Quem tem medo da pluralidade do conceito ‘MulhereS’
O conceito de ‘mulheres’ permanece em constante disputa entre conservadores de religiões fundamentalistas, práticas médicas ultrapassadas, feministas radicais trans-excludentes (TERF) e discursos políticos sem fundamento crítico. O objetivo destes grupos é reivindicar e aprisionar o conceito para si, defendê-lo de uma “suposta” apropriação. A indagação que surge a partir dessas movimentações ultraconservadoras é: esse pânico possui alguma veracidade? A resposta mais curta é não!
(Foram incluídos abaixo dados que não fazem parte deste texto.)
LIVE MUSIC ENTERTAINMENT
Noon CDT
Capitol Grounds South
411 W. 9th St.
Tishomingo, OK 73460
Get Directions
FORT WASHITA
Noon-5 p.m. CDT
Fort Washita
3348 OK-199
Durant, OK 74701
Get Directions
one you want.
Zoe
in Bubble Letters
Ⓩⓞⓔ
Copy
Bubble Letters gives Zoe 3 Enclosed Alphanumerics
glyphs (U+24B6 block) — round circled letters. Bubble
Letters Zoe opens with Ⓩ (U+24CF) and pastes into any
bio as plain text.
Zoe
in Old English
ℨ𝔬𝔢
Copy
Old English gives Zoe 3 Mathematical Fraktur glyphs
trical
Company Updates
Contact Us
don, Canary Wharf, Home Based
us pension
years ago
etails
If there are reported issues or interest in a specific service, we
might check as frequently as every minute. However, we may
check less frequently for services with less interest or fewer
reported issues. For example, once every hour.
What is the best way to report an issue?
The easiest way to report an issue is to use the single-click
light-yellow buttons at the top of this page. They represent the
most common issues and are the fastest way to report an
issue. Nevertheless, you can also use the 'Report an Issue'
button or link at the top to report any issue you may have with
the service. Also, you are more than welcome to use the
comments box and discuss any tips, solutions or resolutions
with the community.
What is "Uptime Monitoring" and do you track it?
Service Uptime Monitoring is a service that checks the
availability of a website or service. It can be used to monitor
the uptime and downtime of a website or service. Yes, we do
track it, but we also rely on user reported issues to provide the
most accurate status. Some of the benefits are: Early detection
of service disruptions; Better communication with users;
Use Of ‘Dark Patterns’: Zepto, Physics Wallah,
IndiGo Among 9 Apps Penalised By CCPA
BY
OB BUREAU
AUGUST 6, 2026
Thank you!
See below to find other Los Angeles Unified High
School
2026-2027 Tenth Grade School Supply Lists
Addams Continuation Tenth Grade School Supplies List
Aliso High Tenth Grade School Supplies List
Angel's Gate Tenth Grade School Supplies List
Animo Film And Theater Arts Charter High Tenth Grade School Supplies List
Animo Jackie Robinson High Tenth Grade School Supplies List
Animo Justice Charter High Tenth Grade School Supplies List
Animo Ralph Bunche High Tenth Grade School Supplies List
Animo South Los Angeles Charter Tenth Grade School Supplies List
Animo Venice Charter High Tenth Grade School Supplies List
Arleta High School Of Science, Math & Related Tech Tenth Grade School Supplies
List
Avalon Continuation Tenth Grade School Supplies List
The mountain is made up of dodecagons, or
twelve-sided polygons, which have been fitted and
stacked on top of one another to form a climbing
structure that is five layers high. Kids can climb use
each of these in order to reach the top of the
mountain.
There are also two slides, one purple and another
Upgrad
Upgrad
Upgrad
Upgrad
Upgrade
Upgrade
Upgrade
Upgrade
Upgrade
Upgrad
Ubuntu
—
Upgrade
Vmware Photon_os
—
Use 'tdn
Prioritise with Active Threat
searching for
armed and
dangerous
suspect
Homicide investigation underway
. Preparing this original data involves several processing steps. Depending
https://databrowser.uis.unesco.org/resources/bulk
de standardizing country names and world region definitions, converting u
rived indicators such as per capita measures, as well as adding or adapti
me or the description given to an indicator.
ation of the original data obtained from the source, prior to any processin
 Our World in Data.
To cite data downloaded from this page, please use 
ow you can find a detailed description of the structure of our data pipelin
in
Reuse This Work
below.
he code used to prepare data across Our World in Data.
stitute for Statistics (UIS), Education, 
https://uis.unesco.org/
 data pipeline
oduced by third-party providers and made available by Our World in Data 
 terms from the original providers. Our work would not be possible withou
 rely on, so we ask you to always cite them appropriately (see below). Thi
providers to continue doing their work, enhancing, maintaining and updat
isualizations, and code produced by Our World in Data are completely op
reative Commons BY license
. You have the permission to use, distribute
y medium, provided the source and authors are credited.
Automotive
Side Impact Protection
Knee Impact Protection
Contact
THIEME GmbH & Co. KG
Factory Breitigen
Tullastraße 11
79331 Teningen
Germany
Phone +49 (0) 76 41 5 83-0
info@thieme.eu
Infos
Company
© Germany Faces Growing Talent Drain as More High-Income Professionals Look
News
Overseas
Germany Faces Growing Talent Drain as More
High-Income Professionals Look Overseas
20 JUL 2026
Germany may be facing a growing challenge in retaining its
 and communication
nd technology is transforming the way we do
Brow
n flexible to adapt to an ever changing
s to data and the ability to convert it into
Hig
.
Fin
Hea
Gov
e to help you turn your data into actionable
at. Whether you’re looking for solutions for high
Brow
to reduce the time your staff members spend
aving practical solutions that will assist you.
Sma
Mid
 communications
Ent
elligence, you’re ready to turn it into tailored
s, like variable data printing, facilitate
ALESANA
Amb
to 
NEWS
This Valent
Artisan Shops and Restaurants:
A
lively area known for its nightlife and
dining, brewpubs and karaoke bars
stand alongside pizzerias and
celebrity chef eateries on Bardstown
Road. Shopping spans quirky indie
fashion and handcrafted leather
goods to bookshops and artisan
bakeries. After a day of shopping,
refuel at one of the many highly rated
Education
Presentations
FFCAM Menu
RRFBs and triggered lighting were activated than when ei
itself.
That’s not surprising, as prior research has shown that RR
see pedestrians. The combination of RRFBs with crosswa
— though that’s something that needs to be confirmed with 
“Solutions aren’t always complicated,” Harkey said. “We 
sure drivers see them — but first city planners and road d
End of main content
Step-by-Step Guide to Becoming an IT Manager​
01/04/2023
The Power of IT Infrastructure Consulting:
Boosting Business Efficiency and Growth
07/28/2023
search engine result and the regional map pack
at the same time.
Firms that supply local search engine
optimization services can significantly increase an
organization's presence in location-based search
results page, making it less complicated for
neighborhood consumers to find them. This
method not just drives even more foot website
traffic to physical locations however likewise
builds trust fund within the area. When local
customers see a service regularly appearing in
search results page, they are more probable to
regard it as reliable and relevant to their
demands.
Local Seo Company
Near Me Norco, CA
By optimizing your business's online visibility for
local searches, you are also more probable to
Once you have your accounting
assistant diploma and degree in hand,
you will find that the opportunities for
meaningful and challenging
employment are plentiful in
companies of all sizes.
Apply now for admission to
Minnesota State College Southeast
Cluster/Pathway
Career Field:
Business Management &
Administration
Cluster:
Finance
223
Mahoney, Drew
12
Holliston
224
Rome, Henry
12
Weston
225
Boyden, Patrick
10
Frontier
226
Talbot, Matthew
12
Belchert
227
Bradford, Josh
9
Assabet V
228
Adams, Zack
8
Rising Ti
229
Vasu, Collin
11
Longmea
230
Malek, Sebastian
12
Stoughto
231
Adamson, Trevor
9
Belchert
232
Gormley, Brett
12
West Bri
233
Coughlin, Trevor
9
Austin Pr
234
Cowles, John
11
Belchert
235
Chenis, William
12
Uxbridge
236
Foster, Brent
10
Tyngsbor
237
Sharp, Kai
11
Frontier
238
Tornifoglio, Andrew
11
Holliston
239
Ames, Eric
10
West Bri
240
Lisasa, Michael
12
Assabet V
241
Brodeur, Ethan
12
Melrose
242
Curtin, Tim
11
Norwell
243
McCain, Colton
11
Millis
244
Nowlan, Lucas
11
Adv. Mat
Mas, contrapondo argumentos fundamentalistas, nessa matéria pretendo ampliar a discussão sobre o conceito ‘Mulheres’ e porque esse conceito está no plural por essência.
A afirmação fundamentalista da “mulher” no singular parte do determinismo biológico, crença esta que assume que “o ser mulher” depende exclusivamente da identificação do genital no momento do nascimento. A justificativa biologizante já avançou significativamente no campo teórico e prático com estudos do século passado e do século XXI por meio de pesquisas de autoras de diversos campos do conhecimento, como, por exemplo, Ortner (1979), Scott (1989), Fausto-Sterling (1993, 2000) e Machado (2005).
Aqui, faço um destaque para os estudos da bióloga e professora emérita da Universidade de Brown, Anne Fausto-Sterling, que, em suas obras, amplia a categoria “mulher” para além do constructo conservador biológico, assumindo que não é uma categoria fixa, mas sim um conjunto social, biológico e cultural que interagem entre si e resultam na diversidade do que vem a ser mulheres.
No campo biológico, especificamente em pesquisas de citogenética (área de estudos sobre cromossomos), não há uma definição determinante do ser “mulher”. A complexidade biológica dos corpos não é capaz de resumir em padrões o que vem a ser “fêmea” e “macho”, e se a biologia não é capaz de simplificar os corpos, a quem os ultraconservadores do gênero vão recorrer? Se você pensou em ideologias religiosas e radicais, você acertou!
Religiosos conservadores e feministas radicais precisam de “vilãs” para que sejam nutridas as suas lógicas de pânico e sequestro conceitual, ainda que estas sejam falaciosas. Por qual outro motivo ambos os grupos (não se limitando a esses) atacam pessoas trans e travestis incansavelmente? Pelo simples fato da existência. Sim, o fato de existirem pessoas trans e travestis invalida o discurso determinista desses grupos.
O mito cristão de que uma divindade criou dois gêneros e que estes dependem exclusivamente dos genitais é simples o suficiente para que sejam justificadas as desigualdades de gênero na sociedade, uma vez que, pela ordem desta divindade, um gênero teria poder sobre o outro a partir do órgão genital. Por isso, o discurso religioso se espalha com tanta facilidade, pois não depende de uma reflexão, a realidade está dada, é só seguir a “receita de bolo”, que o paraíso os aguarda.
Na lógica do feminismo radical, não é diferente. A reflexão é óbvia. Se feministas radicais lutam contra uma dominação masculina, por qual motivo atacam mulheres trans e travestis? Seria um desvio das próprias pautas? Ou a produção de “vilãs” que já são marginalizadas e excluídas da sociedade, e assim tentam direcionar ataques contra grupos já violados? Sim, o feminismo radical depende do binarismo de gênero “ser mulher” e “ser homem”. Caso contrário, contra quem se manifestariam?
Para finalizar, a ideia da unidade de “mulher de verdade” é um mito. O que é real são mulheres no plural: mulheres negras, brancas, amarelas, indígenas, transgêneras, travestis, gordas, magras, com deficiência, sem deficiência, de diferentes culturas e classes socioeconômicas.